ROCKVILLE, Md. – According to the Packaged Facts report: “Meat, Poultry and Seafood: Restaurant Trends and Opportunities,” released this month, restaurant patrons want natural meat and poultry items that keep what are perceived as negative human interventions out of the process.
The report covers breakfast, burgers and sandwiches, entrées, seafood and international cuisine and analyzes proteins on those areas of restaurant menus. It then digs deeper into the trends to discover the themes that support and influence menu innovation.
"Perhaps more than ever before, consumers want to know about what's in their meat and poultry, how it was raised and where it came from. This need to know taps a breadth of concerns related to food healthfulness and sustainable practices," says David Sprinkle, research director, Packaged Facts.
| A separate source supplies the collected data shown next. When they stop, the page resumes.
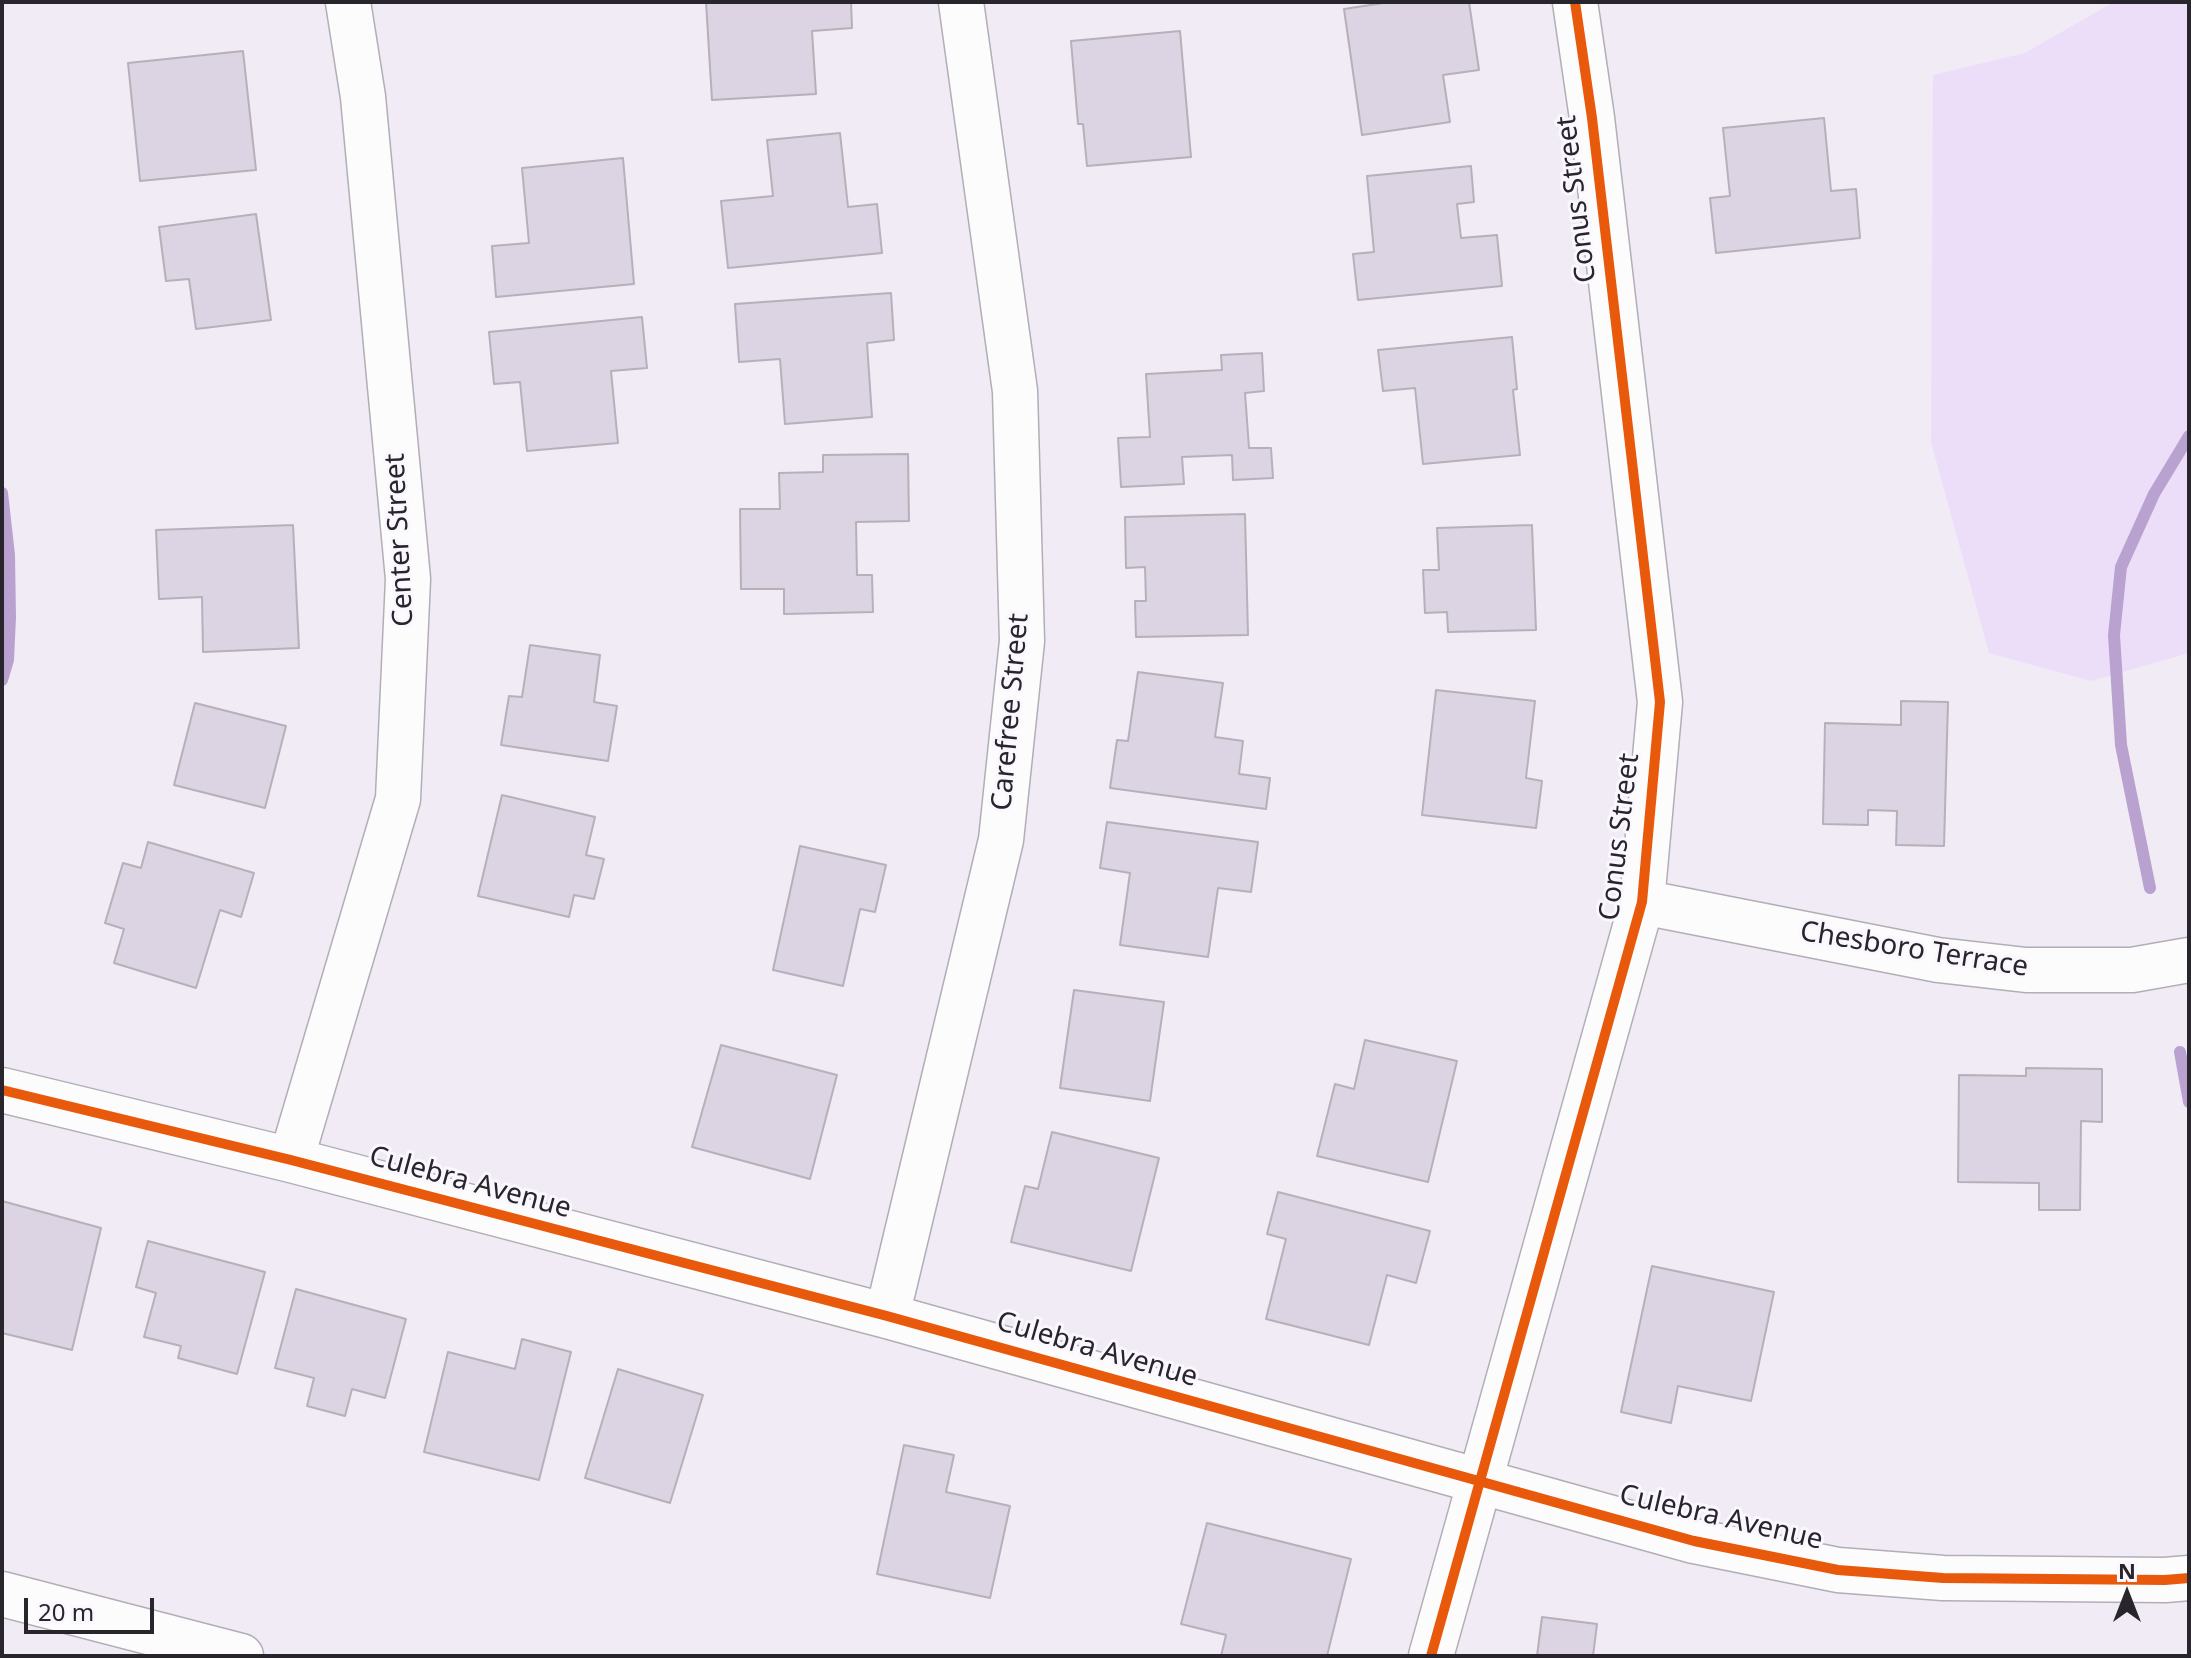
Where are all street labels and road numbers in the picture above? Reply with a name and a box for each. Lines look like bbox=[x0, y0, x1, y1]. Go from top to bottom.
street label: Conus Street bbox=[1550, 114, 1604, 284]
street label: Center Street bbox=[379, 452, 421, 628]
street label: Carefree Street bbox=[986, 612, 1036, 812]
street label: Conus Street bbox=[1593, 752, 1647, 922]
street label: Chesboro Terrace bbox=[1798, 915, 2030, 985]
street label: Culebra Avenue bbox=[365, 1140, 575, 1226]
street label: Culebra Avenue bbox=[993, 1305, 1201, 1395]
street label: Culebra Avenue bbox=[1616, 1478, 1826, 1558]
Sixty percent of meat and poultry eaters say “all-natural” claims carry significant importance in their selection of meat and poultry dishes at restaurants, as well as hormones, antibiotic use and preservatives.
Forty-five percent say “free-range” makes a difference and 47 percent cite sustainability as a factor when choosing meat and poultry dishes. Also relevant to diners is how an animal is fed. “Grass-fed, “vegetarian,” etc., affect consumer selection, according to the report.
Another noteworthy trend in the report states that about 40 percent of diners that order meat regard organic as being an important factor. Hispanics, Gen-Xers and higher income households stand out as influential demographics that desire organic meats. At least half of these demographic segments are more likely to choose organic meat offerings than the overall American population.
Packaged Facts suggests that restaurants offer at least one or two organic meat items to their menus to meet the customer demand.